As Gen Z and Gen Alpha grow into the majority of diners, restaurants need to stay adaptive.
“They’re not a paper-first generation. They’re not used to holding a piece of paper that has names for things…it doesn’t match how they interact with the rest of the world,” said Bob Vergidis, founder and chief vision officer at Pointofsale.cloud.
Today, visual storytelling matters. Guests often look up images on Yelp or Google before ordering.

Bob Vergidis, founder and chief vision officer at Pointofsale.cloud
“I’ve seen people look at the paper menu, then open the restaurant’s online ordering site just to see what things look like,” said Vergidis.
On QR codes, he noted that “they kind of fell out of favor for a while,” but he thinks we will see a return. “You’re able to show food to customers using images; they can actually see what it looks like. That’s really big.”
For online ordering, Vergidis predicts that a single static photo will no longer cut it.
“From the off-premise side, try short-form video. Not just showing a picture, but something interactive about the item—how it’s made, more context. This generation is really looking for a story.”
TikTok and Instagram have already proven that short, shareable food stories drive hype and sales.
“It used to be that you built a story around the restaurant. Now the product is the story. Tell me in 10 seconds why this item matters, and I’ll pay more for it.”
Consistency is key on third-party marketplaces
Running menus across multiple delivery platforms can be a headache.
“Many operators are putting in the least amount of effort just to have something out there, and then forget to keep it up to date. The big thing is to make sure all platforms act the same way. Guests should have access to the exact same options across every channel.”
That’s why it’s important to have a solid first-party ordering experience.
“I’ve seen guests go to DoorDash and not be able to do something, like customize an order, that they could on the restaurant’s own website. That’s a turnoff.”
Pricing transparency
“For third-party, restaurants are caught between a rock and a hard place, they have to give away 20–30 percent of gross sales. Raising prices to cover it isn’t going away, so operators should make their own website the primary channel for customers,” said Vergidis.
Rising menu prices also mean guests expect more transparency. “If an entrée is $28 and it’s not what I thought, I might never go back. Show me exactly what I’m getting.”
Tech beyond transactions
Vergidis says many POS systems today fall short.
“They’re glorified spreadsheets. They do the math, run the card, maybe track inventory.
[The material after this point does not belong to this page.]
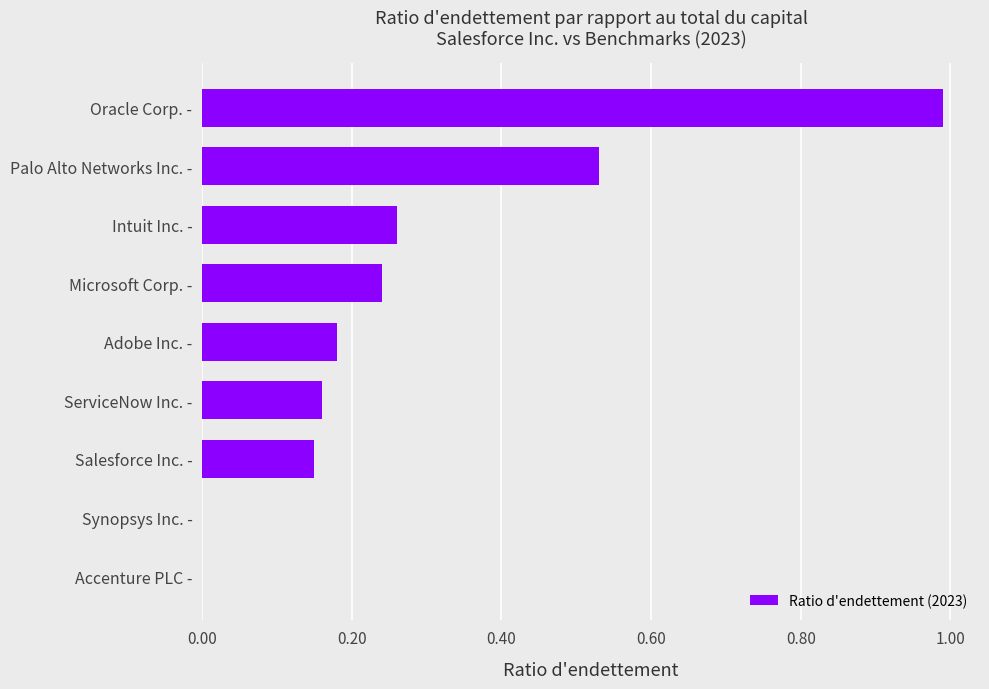

At which category does the chart reach its peak across all series?

Oracle Corp. -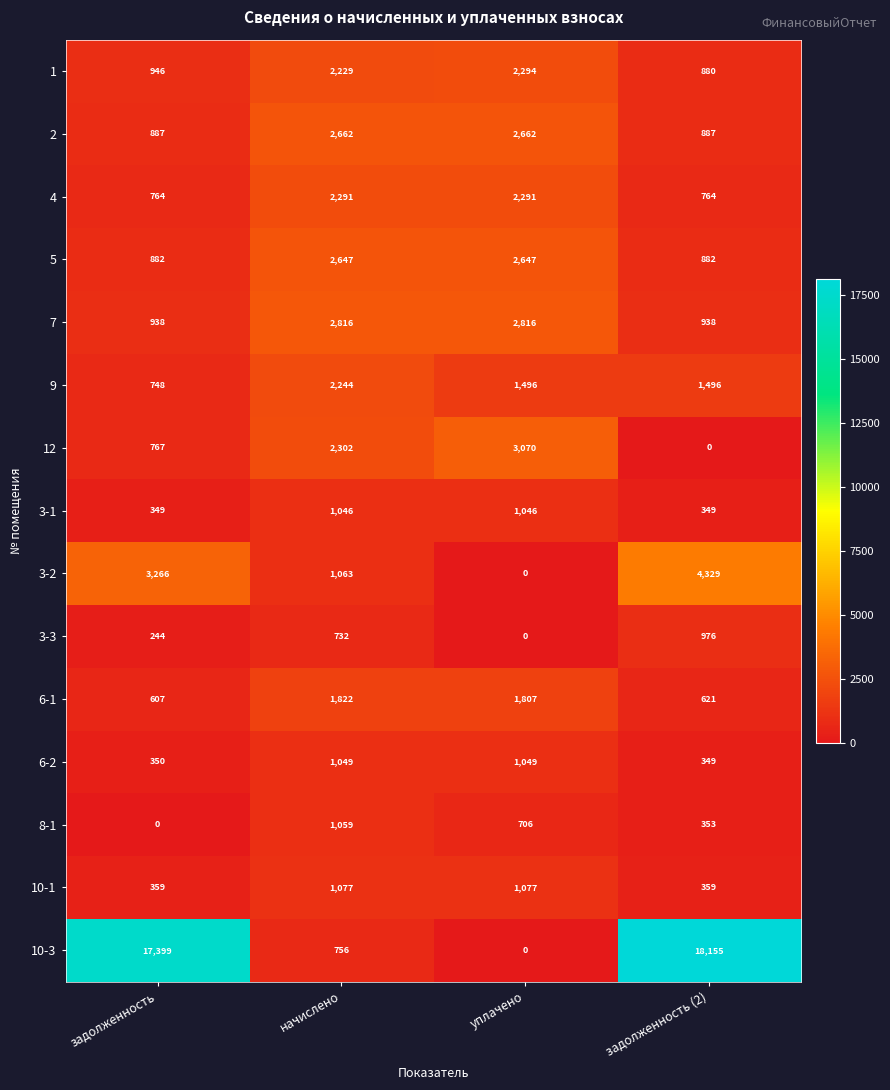

What is the spread (max minus min) of values at задолженность (2)?

18155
But they don’t help operators engage guests.”
That’s the gap pointofsale.cloud is aiming to close. The company isn’t just focused on transactions, it’s working to give operators the tools to meet shifting consumer expectations.
Success with Gen Z and Gen Alpha comes down to a few things: menus that show and tell, a consistent experience everywhere, and pricing that feels fair. Get those right, and diners will keep coming back.
“These kids have set up a new culture. We need to adapt to it, and restaurants should take advantage.”